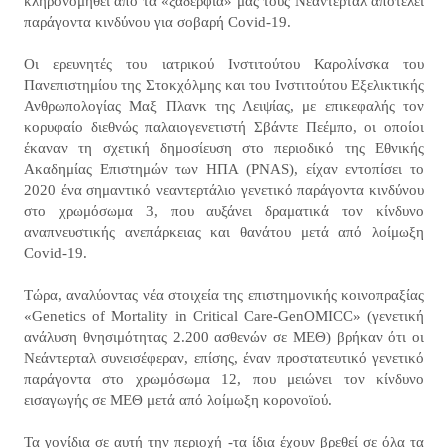
κληρονομηθεί από τα «ξαδέρφια» μας τους Νεάντερταλ αποτελεί
παράγοντα κινδύνου για σοβαρή Covid-19.
Οι ερευνητές του ιατρικού Ινστιτούτου Καρολίνσκα του
Πανεπιστημίου της Στοκχόλμης και του Ινστιτούτου Εξελικτικής
Ανθρωπολογίας Μαξ Πλανκ της Λειψίας, με επικεφαλής τον
κορυφαίο διεθνώς παλαιογενετιστή Σβάντε Πεέμπο, οι οποίοι
έκαναν τη σχετική δημοσίευση στο περιοδικό της Εθνικής
Ακαδημίας Επιστημών των ΗΠΑ (PNAS), είχαν εντοπίσει το
2020 ένα σημαντικό νεαντερτάλιο γενετικό παράγοντα κινδύνου
στο χρωμόσωμα 3, που αυξάνει δραματικά τον κίνδυνο
αναπνευστικής ανεπάρκειας και θανάτου μετά από λοίμωξη
Covid-19.
Τώρα, αναλύοντας νέα στοιχεία της επιστημονικής κοινοπραξίας
«Genetics of Mortality in Critical Care-GenOMICC» (γενετική
ανάλυση θνησιμότητας 2.200 ασθενών σε ΜΕΘ) βρήκαν ότι οι
Νεάντερταλ συνεισέφεραν, επίσης, έναν προστατευτικό γενετικό
παράγοντα στο χρωμόσωμα 12, που μειώνει τον κίνδυνο
εισαγωγής σε ΜΕΘ μετά από λοίμωξη κορονοϊού.
Τα γονίδια σε αυτή την περιοχή -τα ίδια έχουν βρεθεί σε όλα τα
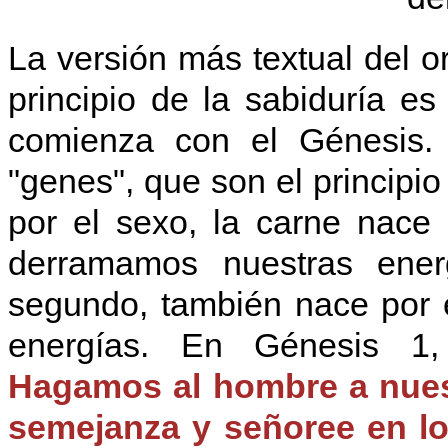
La versión más textual del o
principio de la sabiduría es
comienza con el Génesis.
"genes", que son el principio
por el sexo, la carne nace
derramamos nuestras energ
segundo, también nace por 
energías. En Génesis 1,
Hagamos al hombre a nues
semejanza y señoree en lo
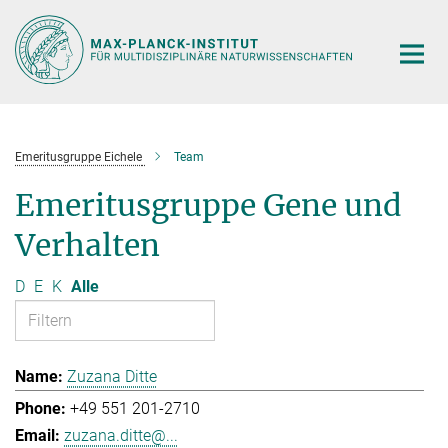
Hauptinhalt
Emeritusgruppe Eichele
Team
Emeritusgruppe Gene und
Verhalten
D
E
K
Alle
Zuzana Ditte
+49 551 201-2710
zuzana.ditte@...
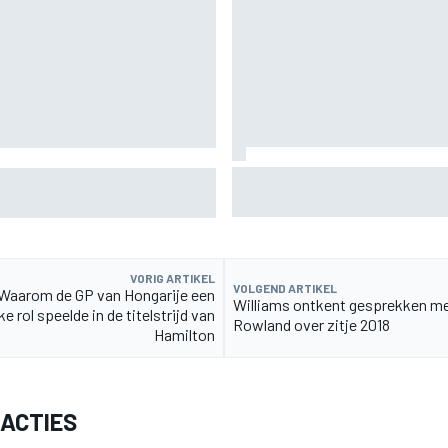
FIA onthult ambitieus doel: F
urs bij HRT ontslag genomen?
kilo lichter
eam
VORIG ARTIKEL
VOLGEND ARTIKEL
Waarom de GP van Hongarije een
Williams ontkent gesprekken m
ke rol speelde in de titelstrijd van
Rowland over zitje 2018
Hamilton
EACTIES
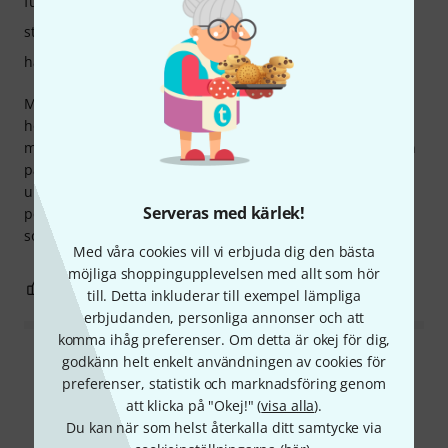
funktion
stabilitet
hantverkskvalitet
Målet var att kunna montera en 32" svängbar skärm på ett
högtalarstativ. Jag tog helt enkelt isär delen, breddade
mitten av vinkeljusteringssliden för att passera hängbulten
på en halvkopplare 32-35mm (som är M10 istället för den
ursprungliga M8) allt fungerar mycket bra, för mindre
Serveras med kärlek!
pengar och mer modulärt än någon annan VESA-adapter
som ska göra samma sak
Med våra cookies vill vi erbjuda dig den bästa
möjliga shoppingupplevelsen med allt som hör
0
0
ANMÄL RECENSION
till. Detta inkluderar till exempel lämpliga
erbjudanden, personliga annonser och att
komma ihåg preferenser. Om detta är okej för dig,
godkänn helt enkelt användningen av cookies för
Läs alla recensioner
preferenser, statistik och marknadsföring genom
att klicka på "Okej!" (
visa alla
).
Du kan när som helst återkalla ditt samtycke via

━━━━━━━━━━

Task =
Look back over the records above. Reproduce exactly everything from the line with "comienza con el Génesis." down to the line with "Waarom de GP van Hongarije een", inclusive, and leave the pictures out.

Answer section =
comienza con el Génesis.
"genes", que son el principio
por el sexo, la carne nace
derramamos nuestras energ
segundo, también nace por 
energías. En Génesis 1,
Hagamos al hombre a nues
semejanza y señoree en lo
Hauptinhalt
Emeritusgruppe Eichele
Team
Emeritusgruppe Gene und
Verhalten
D
E
K
Alle
Zuzana Ditte
+49 551 201-2710
zuzana.ditte@...
FIA onthult ambitieus doel: F
urs bij HRT ontslag genomen?
kilo lichter
eam
VORIG ARTIKEL
VOLGEND ARTIKEL
Waarom de GP van Hongarije een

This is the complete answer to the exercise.